# old hindi movie torrents.... :)



## vish786 (Jul 18, 2007)

i know its illegal to talk about torrents in the forum, but we already have many thread going on which r related to only and only torrents (like invitation thread, etc... etc... etc.), then why make such a partial commitment towards not discussing abt torrents, its like doing things illegally legal .  

okay i didnt start this thread to discuss abt the rules,

can someone give me site from where i can get old hindi movie torrents which were made in 90's, 80's and after 1975. ???

hope mods dont ban be.


----------



## Third Eye (Jul 19, 2007)

I think you should not ask about d/w movies my friend.


----------



## vish786 (Jul 19, 2007)

Tech Genius said:
			
		

> I think you should not ask about d/w movies my friend.



i dint find any better way of asking for help.   googled but didnt find d ans


----------



## infra_red_dude (Jul 19, 2007)

@vish786....

hmmm.. guess you are interested in becoming GX ver. 2.0!!!! refrain from making such posts, pal.. its for ur own good....


----------



## RCuber (Jul 19, 2007)

Take a look at what T-Series and Moser Baer are offering . I guess its for less than 50 bucks/DVD. *www.moserbaerhomevideo.com/


----------



## vish786 (Jul 19, 2007)

infra_red_dude said:
			
		

> @vish786....
> 
> hmmm.. guess you are interested in becoming GX ver. 2.0!!!! refrain from making such posts, pal.. its for ur own good....

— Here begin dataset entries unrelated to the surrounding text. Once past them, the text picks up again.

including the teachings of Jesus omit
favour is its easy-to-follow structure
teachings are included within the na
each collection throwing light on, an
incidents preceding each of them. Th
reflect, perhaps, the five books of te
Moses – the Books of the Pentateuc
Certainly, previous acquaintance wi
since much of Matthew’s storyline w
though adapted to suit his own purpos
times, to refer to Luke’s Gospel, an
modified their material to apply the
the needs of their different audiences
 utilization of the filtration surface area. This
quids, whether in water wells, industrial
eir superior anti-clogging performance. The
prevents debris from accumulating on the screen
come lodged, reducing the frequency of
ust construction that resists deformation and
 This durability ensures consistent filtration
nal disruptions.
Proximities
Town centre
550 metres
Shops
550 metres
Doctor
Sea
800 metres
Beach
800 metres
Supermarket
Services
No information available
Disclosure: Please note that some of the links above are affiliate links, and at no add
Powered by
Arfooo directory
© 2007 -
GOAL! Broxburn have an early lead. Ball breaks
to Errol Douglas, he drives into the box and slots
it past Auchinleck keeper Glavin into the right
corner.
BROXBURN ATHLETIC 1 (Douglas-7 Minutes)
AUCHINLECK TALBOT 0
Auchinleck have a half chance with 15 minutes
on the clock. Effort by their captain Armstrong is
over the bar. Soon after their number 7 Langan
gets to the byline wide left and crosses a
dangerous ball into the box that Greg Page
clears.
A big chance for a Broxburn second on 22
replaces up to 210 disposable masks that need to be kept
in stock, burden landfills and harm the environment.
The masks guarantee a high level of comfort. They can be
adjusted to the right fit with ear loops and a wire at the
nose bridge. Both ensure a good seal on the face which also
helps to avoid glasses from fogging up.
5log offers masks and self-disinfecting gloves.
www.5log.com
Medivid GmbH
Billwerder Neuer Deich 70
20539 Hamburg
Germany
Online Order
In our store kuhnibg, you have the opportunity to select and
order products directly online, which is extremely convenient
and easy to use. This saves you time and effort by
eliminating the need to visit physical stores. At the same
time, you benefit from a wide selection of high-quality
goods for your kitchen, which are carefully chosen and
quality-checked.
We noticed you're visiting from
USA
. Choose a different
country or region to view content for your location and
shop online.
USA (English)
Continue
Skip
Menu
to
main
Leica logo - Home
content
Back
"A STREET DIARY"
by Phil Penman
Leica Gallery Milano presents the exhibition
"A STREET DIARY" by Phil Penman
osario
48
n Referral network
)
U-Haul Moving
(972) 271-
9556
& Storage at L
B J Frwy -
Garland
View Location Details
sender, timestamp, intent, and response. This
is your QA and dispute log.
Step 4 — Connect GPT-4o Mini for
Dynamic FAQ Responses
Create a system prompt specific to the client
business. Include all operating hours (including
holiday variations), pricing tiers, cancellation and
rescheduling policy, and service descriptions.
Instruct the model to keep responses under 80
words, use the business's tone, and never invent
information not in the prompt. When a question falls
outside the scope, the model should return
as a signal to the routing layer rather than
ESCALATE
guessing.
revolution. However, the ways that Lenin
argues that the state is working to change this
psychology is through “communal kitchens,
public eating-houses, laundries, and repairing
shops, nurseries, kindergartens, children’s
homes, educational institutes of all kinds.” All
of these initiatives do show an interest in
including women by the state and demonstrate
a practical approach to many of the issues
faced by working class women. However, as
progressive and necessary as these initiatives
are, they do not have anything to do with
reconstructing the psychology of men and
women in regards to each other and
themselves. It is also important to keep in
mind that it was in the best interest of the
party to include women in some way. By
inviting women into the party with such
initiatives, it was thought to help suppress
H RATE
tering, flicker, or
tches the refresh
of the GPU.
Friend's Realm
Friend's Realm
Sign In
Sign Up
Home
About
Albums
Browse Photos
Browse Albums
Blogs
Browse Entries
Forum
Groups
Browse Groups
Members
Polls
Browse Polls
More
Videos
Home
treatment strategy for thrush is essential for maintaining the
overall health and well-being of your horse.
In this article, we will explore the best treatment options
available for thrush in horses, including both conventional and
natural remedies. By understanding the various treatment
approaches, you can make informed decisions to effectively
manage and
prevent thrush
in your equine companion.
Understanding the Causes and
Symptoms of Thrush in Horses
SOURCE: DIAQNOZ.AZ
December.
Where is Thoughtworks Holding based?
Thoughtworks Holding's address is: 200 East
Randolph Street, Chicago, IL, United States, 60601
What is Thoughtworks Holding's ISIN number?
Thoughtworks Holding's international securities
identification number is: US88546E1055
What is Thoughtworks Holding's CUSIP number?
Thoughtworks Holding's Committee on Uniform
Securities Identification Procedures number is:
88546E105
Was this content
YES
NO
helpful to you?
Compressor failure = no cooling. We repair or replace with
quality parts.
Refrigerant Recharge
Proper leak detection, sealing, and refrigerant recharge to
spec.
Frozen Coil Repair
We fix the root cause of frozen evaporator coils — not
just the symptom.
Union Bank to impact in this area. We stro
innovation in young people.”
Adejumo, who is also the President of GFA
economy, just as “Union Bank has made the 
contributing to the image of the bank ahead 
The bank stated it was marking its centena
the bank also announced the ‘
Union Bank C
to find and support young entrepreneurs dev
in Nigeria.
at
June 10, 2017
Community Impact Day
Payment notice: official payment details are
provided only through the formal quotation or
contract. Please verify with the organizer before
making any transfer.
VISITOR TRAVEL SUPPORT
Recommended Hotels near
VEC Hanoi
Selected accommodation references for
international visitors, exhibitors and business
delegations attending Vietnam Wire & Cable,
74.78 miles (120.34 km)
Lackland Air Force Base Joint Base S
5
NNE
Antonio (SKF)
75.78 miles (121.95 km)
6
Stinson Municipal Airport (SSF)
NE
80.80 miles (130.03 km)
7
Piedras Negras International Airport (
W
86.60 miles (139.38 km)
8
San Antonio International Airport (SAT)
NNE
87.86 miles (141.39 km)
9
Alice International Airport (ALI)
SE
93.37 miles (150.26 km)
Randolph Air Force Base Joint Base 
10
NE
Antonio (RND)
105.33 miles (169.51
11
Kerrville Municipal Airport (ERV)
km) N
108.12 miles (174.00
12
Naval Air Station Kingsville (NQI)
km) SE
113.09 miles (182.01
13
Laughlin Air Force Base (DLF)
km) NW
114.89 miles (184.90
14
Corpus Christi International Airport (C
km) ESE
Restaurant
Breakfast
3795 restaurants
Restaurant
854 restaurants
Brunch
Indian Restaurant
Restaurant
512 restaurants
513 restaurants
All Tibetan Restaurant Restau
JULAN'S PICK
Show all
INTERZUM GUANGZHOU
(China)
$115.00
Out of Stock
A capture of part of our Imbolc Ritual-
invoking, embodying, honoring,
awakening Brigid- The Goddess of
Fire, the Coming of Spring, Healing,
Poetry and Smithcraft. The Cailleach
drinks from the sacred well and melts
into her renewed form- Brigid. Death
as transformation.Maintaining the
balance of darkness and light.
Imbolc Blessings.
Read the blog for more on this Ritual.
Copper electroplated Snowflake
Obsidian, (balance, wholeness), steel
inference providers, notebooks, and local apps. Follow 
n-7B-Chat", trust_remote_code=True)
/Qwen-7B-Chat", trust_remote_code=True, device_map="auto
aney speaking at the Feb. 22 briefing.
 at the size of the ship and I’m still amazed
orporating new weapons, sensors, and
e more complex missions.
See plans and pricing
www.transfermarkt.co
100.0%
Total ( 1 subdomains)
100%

no way dude, i dont want to get involved in banning myself, actually i was searching a movie of jaya bachan, which she had done when see was too young, i searched for d movie near vcd library even they didnt have so i am asking for torrents, its a very good emotional movie, about bro & sis.


----------



## Quiz_Master (Jul 19, 2007)

Ths is not a place to ask these things.
Specially after whats going on, on this forum lately.


----------



## jigloo (Mar 7, 2009)

i want download hindi old movie howrah bridge


----------



## kalpik (Mar 7, 2009)

Sorry, cannot allow this discussion.


----------



## gaurav_indian (Mar 7, 2009)

Go to kolkata then.


----------